Please transcribe the records exactly as they appear, from the start of the records through the line containing "What is the maximum value shown in the chart?", including both ends.

## [Source data]
▽
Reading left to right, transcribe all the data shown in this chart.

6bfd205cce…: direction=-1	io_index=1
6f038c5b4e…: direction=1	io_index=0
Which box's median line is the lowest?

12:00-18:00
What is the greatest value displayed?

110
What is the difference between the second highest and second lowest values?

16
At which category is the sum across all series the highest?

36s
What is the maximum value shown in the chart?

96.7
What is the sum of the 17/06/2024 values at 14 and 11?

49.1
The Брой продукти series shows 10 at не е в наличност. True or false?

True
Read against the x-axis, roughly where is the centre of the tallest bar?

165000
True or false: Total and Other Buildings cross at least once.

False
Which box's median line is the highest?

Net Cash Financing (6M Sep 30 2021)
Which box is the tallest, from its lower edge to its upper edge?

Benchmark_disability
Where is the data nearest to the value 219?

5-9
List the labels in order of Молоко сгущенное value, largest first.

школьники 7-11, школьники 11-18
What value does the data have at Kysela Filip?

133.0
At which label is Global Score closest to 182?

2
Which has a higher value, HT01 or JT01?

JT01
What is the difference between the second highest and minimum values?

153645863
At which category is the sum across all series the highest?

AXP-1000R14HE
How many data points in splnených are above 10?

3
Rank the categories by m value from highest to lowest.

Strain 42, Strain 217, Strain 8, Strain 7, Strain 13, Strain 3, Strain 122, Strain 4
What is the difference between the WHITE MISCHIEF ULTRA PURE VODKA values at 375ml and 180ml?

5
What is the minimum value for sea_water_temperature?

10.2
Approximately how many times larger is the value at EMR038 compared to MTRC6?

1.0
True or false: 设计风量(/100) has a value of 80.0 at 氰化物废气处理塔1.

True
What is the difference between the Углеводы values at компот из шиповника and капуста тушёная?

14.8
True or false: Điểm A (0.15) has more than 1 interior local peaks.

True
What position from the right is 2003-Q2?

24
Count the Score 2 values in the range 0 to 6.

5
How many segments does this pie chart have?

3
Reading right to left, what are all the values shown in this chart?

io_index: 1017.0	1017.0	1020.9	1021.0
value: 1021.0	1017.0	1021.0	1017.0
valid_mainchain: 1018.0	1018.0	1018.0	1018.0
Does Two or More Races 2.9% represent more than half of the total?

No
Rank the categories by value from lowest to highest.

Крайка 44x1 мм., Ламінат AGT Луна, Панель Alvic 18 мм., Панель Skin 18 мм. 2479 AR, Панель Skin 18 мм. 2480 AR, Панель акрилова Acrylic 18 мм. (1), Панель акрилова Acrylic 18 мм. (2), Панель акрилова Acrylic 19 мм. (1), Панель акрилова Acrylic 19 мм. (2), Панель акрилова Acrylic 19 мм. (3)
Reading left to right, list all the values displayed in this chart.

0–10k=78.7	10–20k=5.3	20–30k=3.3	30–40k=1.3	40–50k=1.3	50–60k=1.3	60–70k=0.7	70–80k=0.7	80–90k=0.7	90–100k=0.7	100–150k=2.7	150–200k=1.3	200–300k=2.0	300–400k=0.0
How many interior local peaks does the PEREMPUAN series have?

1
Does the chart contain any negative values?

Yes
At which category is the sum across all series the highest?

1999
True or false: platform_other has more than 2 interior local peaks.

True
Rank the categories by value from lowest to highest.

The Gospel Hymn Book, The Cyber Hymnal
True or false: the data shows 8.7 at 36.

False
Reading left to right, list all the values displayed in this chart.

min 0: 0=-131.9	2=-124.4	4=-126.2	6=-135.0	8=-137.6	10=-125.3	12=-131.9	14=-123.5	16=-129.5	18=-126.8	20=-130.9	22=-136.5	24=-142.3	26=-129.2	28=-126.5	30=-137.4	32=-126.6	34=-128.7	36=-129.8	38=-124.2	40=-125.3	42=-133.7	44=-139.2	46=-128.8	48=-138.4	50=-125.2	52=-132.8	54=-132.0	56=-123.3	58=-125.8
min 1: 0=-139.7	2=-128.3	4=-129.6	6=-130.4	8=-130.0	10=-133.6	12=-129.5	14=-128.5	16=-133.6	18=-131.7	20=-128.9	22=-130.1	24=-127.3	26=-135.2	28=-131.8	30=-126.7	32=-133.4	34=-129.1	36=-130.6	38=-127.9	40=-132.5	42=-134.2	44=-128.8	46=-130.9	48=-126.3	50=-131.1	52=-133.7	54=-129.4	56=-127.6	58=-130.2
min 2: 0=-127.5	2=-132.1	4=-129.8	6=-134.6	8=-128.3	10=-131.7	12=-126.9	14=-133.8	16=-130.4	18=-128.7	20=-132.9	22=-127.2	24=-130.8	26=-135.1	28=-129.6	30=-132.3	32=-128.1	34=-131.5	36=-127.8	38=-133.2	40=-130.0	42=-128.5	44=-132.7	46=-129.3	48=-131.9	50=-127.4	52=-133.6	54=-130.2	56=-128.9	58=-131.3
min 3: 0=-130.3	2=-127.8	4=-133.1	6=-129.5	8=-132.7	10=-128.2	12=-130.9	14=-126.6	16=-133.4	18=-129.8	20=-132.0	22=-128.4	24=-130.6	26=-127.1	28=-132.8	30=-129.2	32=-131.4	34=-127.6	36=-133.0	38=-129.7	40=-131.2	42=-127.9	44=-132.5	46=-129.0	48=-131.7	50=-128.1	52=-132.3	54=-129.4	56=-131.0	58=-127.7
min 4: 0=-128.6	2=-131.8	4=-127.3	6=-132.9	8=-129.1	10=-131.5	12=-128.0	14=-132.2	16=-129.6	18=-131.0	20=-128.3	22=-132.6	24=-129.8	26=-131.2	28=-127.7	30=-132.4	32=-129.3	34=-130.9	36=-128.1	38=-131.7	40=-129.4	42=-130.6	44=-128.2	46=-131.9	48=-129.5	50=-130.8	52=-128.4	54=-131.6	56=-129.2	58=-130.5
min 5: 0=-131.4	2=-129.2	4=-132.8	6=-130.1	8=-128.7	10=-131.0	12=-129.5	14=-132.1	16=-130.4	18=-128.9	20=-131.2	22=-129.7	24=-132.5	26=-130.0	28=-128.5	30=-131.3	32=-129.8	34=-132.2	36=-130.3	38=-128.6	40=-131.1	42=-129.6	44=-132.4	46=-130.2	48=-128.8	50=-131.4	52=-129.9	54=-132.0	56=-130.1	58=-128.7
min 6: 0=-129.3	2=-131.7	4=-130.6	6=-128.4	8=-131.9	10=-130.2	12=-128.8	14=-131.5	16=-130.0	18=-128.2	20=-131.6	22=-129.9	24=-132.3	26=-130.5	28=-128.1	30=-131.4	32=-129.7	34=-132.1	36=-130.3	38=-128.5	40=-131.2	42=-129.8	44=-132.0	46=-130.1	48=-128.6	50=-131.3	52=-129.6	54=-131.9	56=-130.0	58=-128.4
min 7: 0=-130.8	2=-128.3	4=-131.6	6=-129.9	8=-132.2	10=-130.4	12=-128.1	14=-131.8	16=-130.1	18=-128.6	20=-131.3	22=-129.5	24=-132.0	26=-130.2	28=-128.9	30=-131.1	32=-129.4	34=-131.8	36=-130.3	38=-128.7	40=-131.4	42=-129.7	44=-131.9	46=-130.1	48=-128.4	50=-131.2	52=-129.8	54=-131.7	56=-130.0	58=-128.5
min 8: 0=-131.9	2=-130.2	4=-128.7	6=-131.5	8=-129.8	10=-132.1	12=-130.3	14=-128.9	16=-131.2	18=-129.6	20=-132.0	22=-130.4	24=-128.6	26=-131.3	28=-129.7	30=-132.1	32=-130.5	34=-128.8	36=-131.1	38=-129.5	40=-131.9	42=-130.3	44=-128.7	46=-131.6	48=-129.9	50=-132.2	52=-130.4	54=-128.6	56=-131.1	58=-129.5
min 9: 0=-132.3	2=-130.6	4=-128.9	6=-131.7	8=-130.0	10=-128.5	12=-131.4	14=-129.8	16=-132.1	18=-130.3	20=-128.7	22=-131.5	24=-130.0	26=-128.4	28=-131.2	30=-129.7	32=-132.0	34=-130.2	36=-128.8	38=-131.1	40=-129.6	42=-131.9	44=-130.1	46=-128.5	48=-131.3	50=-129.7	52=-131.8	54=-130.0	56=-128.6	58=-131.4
△
## [Output for this task]
Reading left to right, transcribe all the data shown in this chart.

6bfd205cce…: direction=-1	io_index=1
6f038c5b4e…: direction=1	io_index=0
Which box's median line is the lowest?

12:00-18:00
What is the greatest value displayed?

110
What is the difference between the second highest and second lowest values?

16
At which category is the sum across all series the highest?

36s
What is the maximum value shown in the chart?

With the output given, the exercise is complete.